Kalın hafif kıvrılan duvarlar, beton ve yığma konstrüksiyonu ve devasa kıvrımlı çatıyı destekler nitelikte. Aynı zamanda akustik özelliği destekleyen özellikle dıştan gelen sesleri engeleyen kalın duvarlara sahip.
Ronchamp’ın en çarpıcı özelliği; ”cennete” doğru yükselen kıvrımlı devasa çatı. Yapının üstünde yüzermiş gibi algı yaratan çatı, bu hissi duvarları 10 cm aşan kolonlarla mümkün hale geliyor. Uçak kanatlarına referans veren kıvrımlı çatı, devasa büyük kütlesine rağmen hafif bir görüntüye sahip.
Başka ilginç bir yanı ise duvarlara dağınık yerleştirilmiş pencereler. Duvar boşluğunda gittikçe incelir şekilde yerleştirilen pencereler, ışığın gücünü arttırarak içeri girmesine olanak sağlıyor. Her duvar birbirinden farklı pencerelerle aydınlanmış oluyor. Kilisenin mihrabının arkasındaki duvar, bu pencerelerle benekli bir desen halinde aydınlanıyor; yıldızlı gece algısı yaratıyor. Bunun dışında pencereler bütünüyle içeride dini bir atmosferi vurguluyor.
Tepenin aşağısından Ronchamp’ın bulunduğu tepeye bakıldığında kiliseyi tanımalayan ögeler duvarlar ve çatısı. Tepenin kendisinden büyümüş gibi gözüken kilise, çatısıyla bulunduğu yerin topoğrafyasını taklit ediyor.
Kilisenin içerisinden ise duvarlar ve çatı haricinde ışık, kiliseyi vurgulayan öge oluyor.

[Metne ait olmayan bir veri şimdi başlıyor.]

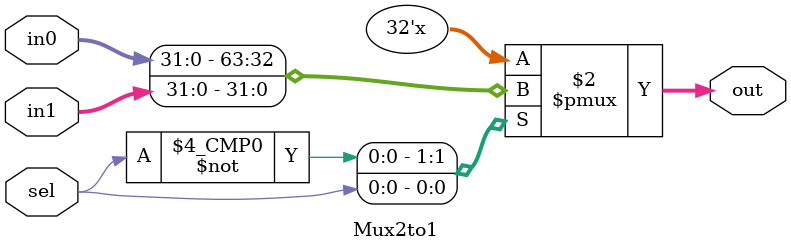
<source format=v>
module Mux2to1 (sel, in0, in1, out);
	input sel;
	input [31:0] in0, in1;
	output [31:0] out;
	
	reg [31:0] out;
	
	always @(*) begin
		case(sel)
			1'b0: begin
				out <= in0;
			end
			1'b1: begin
				out <= in1;
			end
		endcase
	end
endmodule

</source>
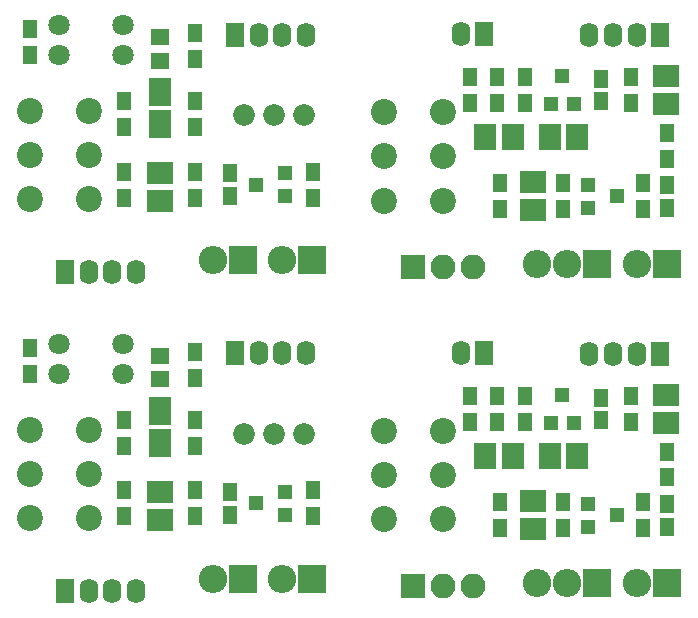
<source format=gts>
%MOIN*%
%OFA0B0*%
%FSLAX46Y46*%
%IPPOS*%
%LPD*%
%ADD10C,0.0039370078740157488*%
%ADD11R,0.051181102362204731X0.062992125984251982*%
%ADD12C,0.086614173228346469*%
%ADD13R,0.062992125984251982X0.082677165354330714*%
%ADD14O,0.062992125984251982X0.082677165354330714*%
%ADD15O,0.094448031496063X0.094448031496063*%
%ADD16R,0.094448031496063X0.094448031496063*%
%ADD17C,0.070866141732283464*%
%ADD18C,0.072440944881889777*%
%ADD19R,0.0452755905511811X0.062992125984251982*%
%ADD20R,0.051181102362204731X0.047244094488188976*%
%ADD21R,0.064960629921259838X0.055118110236220472*%
%ADD22R,0.074848031496062992X0.092548031496063*%
%ADD23R,0.086648031496063X0.076748031496062991*%
%ADD34C,0.0039370078740157488*%
%ADD35R,0.0452755905511811X0.062992125984251982*%
%ADD36R,0.051181102362204731X0.047244094488188976*%
%ADD37R,0.076748031496062991X0.086648031496063*%
%ADD38C,0.086614173228346469*%
%ADD39O,0.094448031496063X0.094448031496063*%
%ADD40R,0.094448031496063X0.094448031496063*%
%ADD41R,0.062992125984251982X0.082677165354330714*%
%ADD42O,0.062992125984251982X0.082677165354330714*%
%ADD43R,0.047244094488188976X0.051181102362204731*%
%ADD44R,0.051181102362204731X0.062992125984251982*%
%ADD45R,0.086648031496063X0.076748031496062991*%
%ADD46R,0.082677165354330714X0.082677165354330714*%
%ADD47O,0.082677165354330714X0.082677165354330714*%
%ADD48C,0.0039370078740157488*%
%ADD49R,0.051181102362204731X0.062992125984251982*%
%ADD50C,0.086614173228346469*%
%ADD51R,0.062992125984251982X0.082677165354330714*%
%ADD52O,0.062992125984251982X0.082677165354330714*%
%ADD53O,0.094448031496063X0.094448031496063*%
%ADD54R,0.094448031496063X0.094448031496063*%
%ADD55C,0.070866141732283464*%
%ADD56C,0.072440944881889777*%
%ADD57R,0.0452755905511811X0.062992125984251982*%
%ADD58R,0.051181102362204731X0.047244094488188976*%
%ADD59R,0.064960629921259838X0.055118110236220472*%
%ADD60R,0.074848031496062992X0.092548031496063*%
%ADD61R,0.086648031496063X0.076748031496062991*%
%ADD62C,0.0039370078740157488*%
%ADD63R,0.0452755905511811X0.062992125984251982*%
%ADD64R,0.051181102362204731X0.047244094488188976*%
%ADD65R,0.076748031496062991X0.086648031496063*%
%ADD66C,0.086614173228346469*%
%ADD67O,0.094448031496063X0.094448031496063*%
%ADD68R,0.094448031496063X0.094448031496063*%
%ADD69R,0.062992125984251982X0.082677165354330714*%
%ADD70O,0.062992125984251982X0.082677165354330714*%
%ADD71R,0.047244094488188976X0.051181102362204731*%
%ADD72R,0.051181102362204731X0.062992125984251982*%
%ADD73R,0.086648031496063X0.076748031496062991*%
%ADD74R,0.082677165354330714X0.082677165354330714*%
%ADD75O,0.082677165354330714X0.082677165354330714*%
G01G01*
D10*
D11*
X-0005393700Y0004291338D02*
X0000393700Y0000586614D03*
X0000393700Y0000673228D03*
D12*
X0000078740Y0000639763D03*
X0000078740Y0000492125D03*
X0000078740Y0000344488D03*
X0000275590Y0000639763D03*
X0000275590Y0000492125D03*
X0000275590Y0000344488D03*
D13*
X0000196850Y0000102362D03*
D14*
X0000275590Y0000102362D03*
X0000354330Y0000102362D03*
X0000433070Y0000102362D03*
D13*
X0000763970Y0000893882D03*
D14*
X0000842710Y0000893882D03*
X0000921450Y0000893882D03*
X0001000190Y0000893882D03*
D15*
X0000921259Y0000141732D03*
D16*
X0001021259Y0000141732D03*
D15*
X0000691338Y0000141732D03*
D16*
X0000791338Y0000141732D03*
D17*
X0000177165Y0000925196D03*
X0000177165Y0000826771D03*
X0000389763Y0000925196D03*
X0000389763Y0000826771D03*
D18*
X0000992125Y0000625984D03*
X0000892125Y0000625984D03*
X0000792125Y0000625984D03*
D11*
X0000393700Y0000350393D03*
X0000393700Y0000437007D03*
D19*
X0000748031Y0000431102D03*
X0000748031Y0000356299D03*
D20*
X0000929133Y0000356299D03*
X0000929133Y0000431102D03*
X0000834645Y0000393700D03*
D11*
X0000629921Y0000437007D03*
X0000629921Y0000350393D03*
X0001023622Y0000437007D03*
X0001023622Y0000350393D03*
X0000629921Y0000673228D03*
X0000629921Y0000586614D03*
X0000629921Y0000811023D03*
X0000629921Y0000897637D03*
X0000078740Y0000826771D03*
X0000078740Y0000913385D03*
D21*
X0000511811Y0000885826D03*
X0000511811Y0000807086D03*
D22*
X0000511965Y0000594747D03*
X0000511965Y0000702947D03*
D23*
X0000511965Y0000432312D03*
X0000511965Y0000339712D03*
G04 next file*
G04 #@! TF.FileFunction,Soldermask,Top*
G04 Gerber Fmt 4.6, Leading zero omitted, Abs format (unit mm)*
G04 Created by KiCad (PCBNEW 4.0.4-1.fc24-product) date Mon Apr 30 14:16:04 2018*
G01G01*
G04 APERTURE LIST*
G04 APERTURE END LIST*
D34*
D35*
X-0004173228Y0004488188D02*
X0001984251Y0000671259D03*
X0001984251Y0000746062D03*
D36*
X0001940944Y0000391732D03*
X0001940944Y0000316929D03*
X0002035433Y0000354330D03*
D37*
X0001811967Y0000551181D03*
X0001904567Y0000551181D03*
D38*
X0001259842Y0000635826D03*
X0001259842Y0000488188D03*
X0001259842Y0000340551D03*
X0001456692Y0000635826D03*
X0001456692Y0000488188D03*
X0001456692Y0000340551D03*
D39*
X0001768503Y0000127952D03*
D40*
X0001968503Y0000127952D03*
D39*
X0001868503Y0000127952D03*
D41*
X0001594488Y0000895669D03*
D42*
X0001515748Y0000895669D03*
D41*
X0002180813Y0000893006D03*
D42*
X0002102073Y0000893006D03*
X0002023333Y0000893006D03*
X0001944593Y0000893006D03*
D43*
X0001816929Y0000661417D03*
X0001891732Y0000661417D03*
X0001854330Y0000755905D03*
D44*
X0001728346Y0000751968D03*
X0001728346Y0000665354D03*
D45*
X0002200787Y0000662361D03*
X0002200787Y0000754961D03*
D35*
X0002204724Y0000391732D03*
X0002204724Y0000316929D03*
D45*
X0001755905Y0000308030D03*
X0001755905Y0000400630D03*
D39*
X0002104724Y0000127952D03*
D40*
X0002204724Y0000127952D03*
D44*
X0002082677Y0000665354D03*
X0002082677Y0000751968D03*
X0001637795Y0000751968D03*
X0001637795Y0000665354D03*
X0002122047Y0000397637D03*
X0002122047Y0000311023D03*
X0001858267Y0000311023D03*
X0001858267Y0000397637D03*
X0001645669Y0000311023D03*
X0001645669Y0000397637D03*
X0001547244Y0000751968D03*
X0001547244Y0000665354D03*
X0002204724Y0000566929D03*
X0002204724Y0000480314D03*
D46*
X0001356692Y0000120078D03*
D47*
X0001456692Y0000120078D03*
X0001556692Y0000120078D03*
D37*
X0001597819Y0000551210D03*
X0001690419Y0000551210D03*
G04 next file*
G04 #@! TF.FileFunction,Soldermask,Top*
G04 Gerber Fmt 4.6, Leading zero omitted, Abs format (unit mm)*
G04 Created by KiCad (PCBNEW 4.0.4-1.fc24-product) date Mon Apr 30 14:12:17 2018*
G01G01*
G04 APERTURE LIST*
G04 APERTURE END LIST*
D48*
D49*
X-0005393700Y0005354330D02*
X0000393700Y0001649606D03*
X0000393700Y0001736220D03*
D50*
X0000078740Y0001702755D03*
X0000078740Y0001555118D03*
X0000078740Y0001407480D03*
X0000275590Y0001702755D03*
X0000275590Y0001555118D03*
X0000275590Y0001407480D03*
D51*
X0000196850Y0001165354D03*
D52*
X0000275590Y0001165354D03*
X0000354330Y0001165354D03*
X0000433070Y0001165354D03*
D51*
X0000763970Y0001956874D03*
D52*
X0000842710Y0001956874D03*
X0000921450Y0001956874D03*
X0001000190Y0001956874D03*
D53*
X0000921259Y0001204724D03*
D54*
X0001021259Y0001204724D03*
D53*
X0000691338Y0001204724D03*
D54*
X0000791338Y0001204724D03*
D55*
X0000177165Y0001988188D03*
X0000177165Y0001889763D03*
X0000389763Y0001988188D03*
X0000389763Y0001889763D03*
D56*
X0000992125Y0001688976D03*
X0000892125Y0001688976D03*
X0000792125Y0001688976D03*
D49*
X0000393700Y0001413385D03*
X0000393700Y0001499999D03*
D57*
X0000748031Y0001494094D03*
X0000748031Y0001419291D03*
D58*
X0000929133Y0001419291D03*
X0000929133Y0001494094D03*
X0000834645Y0001456692D03*
D49*
X0000629921Y0001499999D03*
X0000629921Y0001413385D03*
X0001023622Y0001499999D03*
X0001023622Y0001413385D03*
X0000629921Y0001736220D03*
X0000629921Y0001649606D03*
X0000629921Y0001874015D03*
X0000629921Y0001960629D03*
X0000078740Y0001889763D03*
X0000078740Y0001976377D03*
D59*
X0000511811Y0001948818D03*
X0000511811Y0001870078D03*
D60*
X0000511965Y0001657740D03*
X0000511965Y0001765940D03*
D61*
X0000511965Y0001495304D03*
X0000511965Y0001402704D03*
G04 next file*
G04 #@! TF.FileFunction,Soldermask,Top*
G04 Gerber Fmt 4.6, Leading zero omitted, Abs format (unit mm)*
G04 Created by KiCad (PCBNEW 4.0.4-1.fc24-product) date Mon Apr 30 14:16:04 2018*
G01G01*
G04 APERTURE LIST*
G04 APERTURE END LIST*
D62*
D63*
X-0004173228Y0005551181D02*
X0001984251Y0001734251D03*
X0001984251Y0001809055D03*
D64*
X0001940944Y0001454724D03*
X0001940944Y0001379921D03*
X0002035433Y0001417322D03*
D65*
X0001811967Y0001614173D03*
X0001904567Y0001614173D03*
D66*
X0001259842Y0001698818D03*
X0001259842Y0001551181D03*
X0001259842Y0001403543D03*
X0001456692Y0001698818D03*
X0001456692Y0001551181D03*
X0001456692Y0001403543D03*
D67*
X0001768503Y0001190944D03*
D68*
X0001968503Y0001190944D03*
D67*
X0001868503Y0001190944D03*
D69*
X0001594488Y0001958661D03*
D70*
X0001515748Y0001958661D03*
D69*
X0002180813Y0001955998D03*
D70*
X0002102073Y0001955998D03*
X0002023333Y0001955998D03*
X0001944593Y0001955998D03*
D71*
X0001816929Y0001724409D03*
X0001891732Y0001724409D03*
X0001854330Y0001818897D03*
D72*
X0001728346Y0001814960D03*
X0001728346Y0001728346D03*
D73*
X0002200787Y0001725353D03*
X0002200787Y0001817953D03*
D63*
X0002204724Y0001454724D03*
X0002204724Y0001379921D03*
D73*
X0001755905Y0001371022D03*
X0001755905Y0001463622D03*
D67*
X0002104724Y0001190944D03*
D68*
X0002204724Y0001190944D03*
D72*
X0002082677Y0001728346D03*
X0002082677Y0001814960D03*
X0001637795Y0001814960D03*
X0001637795Y0001728346D03*
X0002122047Y0001460629D03*
X0002122047Y0001374015D03*
X0001858267Y0001374015D03*
X0001858267Y0001460629D03*
X0001645669Y0001374015D03*
X0001645669Y0001460629D03*
X0001547244Y0001814960D03*
X0001547244Y0001728346D03*
X0002204724Y0001629921D03*
X0002204724Y0001543307D03*
D74*
X0001356692Y0001183070D03*
D75*
X0001456692Y0001183070D03*
X0001556692Y0001183070D03*
D65*
X0001597819Y0001614202D03*
X0001690419Y0001614202D03*
M02*
</source>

Corbusier’in genel anlayışından farklı olsada kilise de sadelik ve dışarıya açıklık gibi benzer prensiplerini barındırıyor Le Corbusier’in.
Kilise 20.yy rasyonel mekanik mimarisinden uzaklaşma anlayışından farklı olarak dini bölgeye bağlamsal bir cevap niteliğinde. Ronchamp, modern prensipler etrafında köklenmiş kurgusal bir mimariye sahip. Bu özelliğiyle 20.yy’ın ve Le Corbusier’in en ilginç eserlerinden.